# Biken im Kellerwald



## KellerwaldBiker (17. März 2007)

Hi
Ich fahre mehrmals in der Woche die Wege und Trails im Kellerwald ab. Manchmal allein, manchmal auch mit einem Kumpel. Ziel ist immer den Turm zu erreichen und danach viel Spaß in den Abfahrten zu haben.


Gibt es hier im Forum noch mehr Leute die in dieser gegend , oder rund um Borken (Altenburg) fahren?

Würde gern mal bei anderen mitfahren ,oder wenn ihr Lust habt könnt ihr auch mal am Wochenende mit uns hoch zum Kellerwaldturm fahren.



MfG.:Marius


----------



## Stanislaw (26. April 2007)

hi

wir fahren oft den urwaldsteig um den edersee. zum kellerwaldturm wollen wir auch sehr gerne mal. vielleicht kannst du uns die gegend zeigen.

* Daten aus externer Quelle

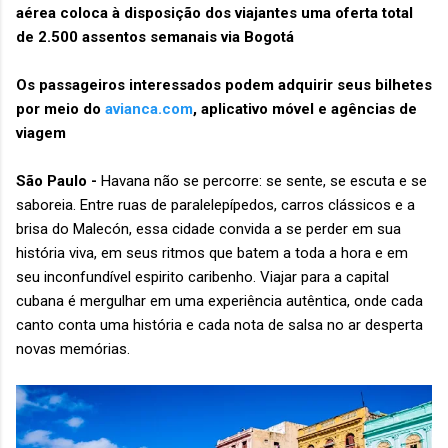
aérea coloca à disposição dos viajantes uma oferta total
de 2.500 assentos semanais via Bogotá
Os passageiros interessados podem adquirir seus bilhetes
por meio do
avianca.com
, aplicativo móvel e agências de
viagem
São Paulo -
Havana não se percorre: se sente, se escuta e se
saboreia. Entre ruas de paralelepípedos, carros clássicos e a
brisa do Malecón, essa cidade convida a se perder em sua
história viva, em seus ritmos que batem a toda a hora e em
seu inconfundível espirito caribenho. Viajar para a capital
cubana é mergulhar em uma experiência autêntica, onde cada
canto conta uma história e cada nota de salsa no ar desperta
novas memórias.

schreib mir einfach mal....


----------



## MTB-News.de




----------



## KellerwaldBiker (1. Mai 2007)

Ja ist kein Ding müsste wir halt nur mal einen termin ausmachen an dem es passt, ihr könntet mir ja dann auch mal den urwaldsteig zeigen, da ich da auch noch nie war aber gern mal fahren würde.

MfG.:Marius


----------



## votec-cougar (2. Mai 2007)

KellerwaldBiker schrieb:


> Hi
> Ich fahre mehrmals in der Woche die Wege und Trails im Kellerwald ab. Manchmal allein, manchmal auch mit einem Kumpel. Ziel ist immer den Turm zu erreichen und danach viel Spaß in den Abfahrten zu haben.
> 
> 
> ...



Hi Marius,

ich komme ursprünglich aus Borken und hab bis '94 auch immer die Trails (damal hieß das noch Waldweg) abgeklappert.
Bin schon lange mal am überlegen mal wieder zur Altenburg hoch zu fahren.
Jetzt wohne ich in Vellmar und bin immer im Habichtswald unterwegs.
Vielleicht kann man ja mal eine gemeinsame Tour zum Turm machen...


Gruß
Michael


----------



## votec-cougar (2. Mai 2007)

Stanislaw schrieb:


> hi
> 
> wir fahren oft den urwaldsteig um den edersee. zum kellerwaldturm wollen wir auch sehr gerne mal. vielleicht kannst du uns die gegend zeigen.
> 
> schreib mir einfach mal....



Hi,

den Urwaldsteig würde ich ja zu gerne mal unter die Stollen nehmen!
Nehmt ihr mich mit?


Gruß
Michael


----------



## Stanislaw (8. Mai 2007)

votec-cougar schrieb:


> Hi,
> 
> den Urwaldsteig würde ich ja zu gerne mal unter die Stollen nehmen!
> Nehmt ihr mich mit?
> ...



ich bin am wochenende unterwegs, wie sieht es nächste woche mal aus ?


----------



## votec-cougar (8. Mai 2007)

Stanislaw schrieb:


> ich bin am wochenende unterwegs, wie sieht es nächste woche mal aus ?



Puh...nächstes Wochenende ist Muttertag --> da fällt wohl biken eher aus...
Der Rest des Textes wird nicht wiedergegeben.